Record excerpts below:

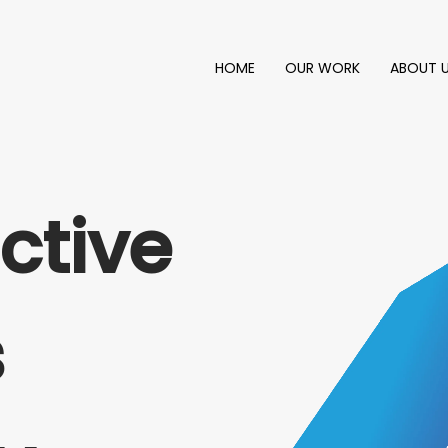
HOME
OUR WORK
ABOUT 
ctive
s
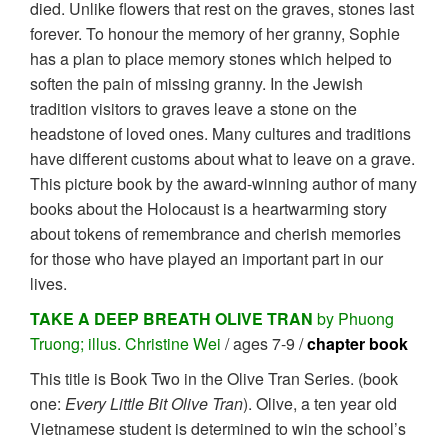
died. Unlike flowers that rest on the graves, stones last
forever. To honour the memory of her granny, Sophie
has a plan to place memory stones which helped to
soften the pain of missing granny. In the Jewish
tradition visitors to graves leave a stone on the
headstone of loved ones. Many cultures and traditions
have different customs about what to leave on a grave.
This picture book by the award-winning author of many
books about the Holocaust is a heartwarming story
about tokens of remembrance and cherish memories
for those who have played an important part in our
lives.
TAKE A DEEP BREATH OLIVE TRAN
by Phuong
Truong; illus. Christine Wei
/ ages 7-9 /
chapter book
This title is Book Two in the Olive Tran Series. (book
one:
Every Little Bit Olive Tran
). Olive, a ten year old
Vietnamese student is determined to win the school’s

End of Record excerpts.

→ **Task to complete**:
Rewrite all the lines above as a numbered list, skipping any blank lines and leaving the pictures out.

→ **Result**:
1. HOME
2. OUR WORK
3. ABOUT 
4. ctive
5. s
6. died. Unlike flowers that rest on the graves, stones last
7. forever. To honour the memory of her granny, Sophie
8. has a plan to place memory stones which helped to
9. soften the pain of missing granny. In the Jewish
10. tradition visitors to graves leave a stone on the
11. headstone of loved ones. Many cultures and traditions
12. have different customs about what to leave on a grave.
13. This picture book by the award-winning author of many
14. books about the Holocaust is a heartwarming story
15. about tokens of remembrance and cherish memories
16. for those who have played an important part in our
17. lives.
18. TAKE A DEEP BREATH OLIVE TRAN
19. by Phuong
20. Truong; illus. Christine Wei
21. / ages 7-9 /
22. chapter book
23. This title is Book Two in the Olive Tran Series. (book
24. one:
25. Every Little Bit Olive Tran
26. ). Olive, a ten year old
27. Vietnamese student is determined to win the school’s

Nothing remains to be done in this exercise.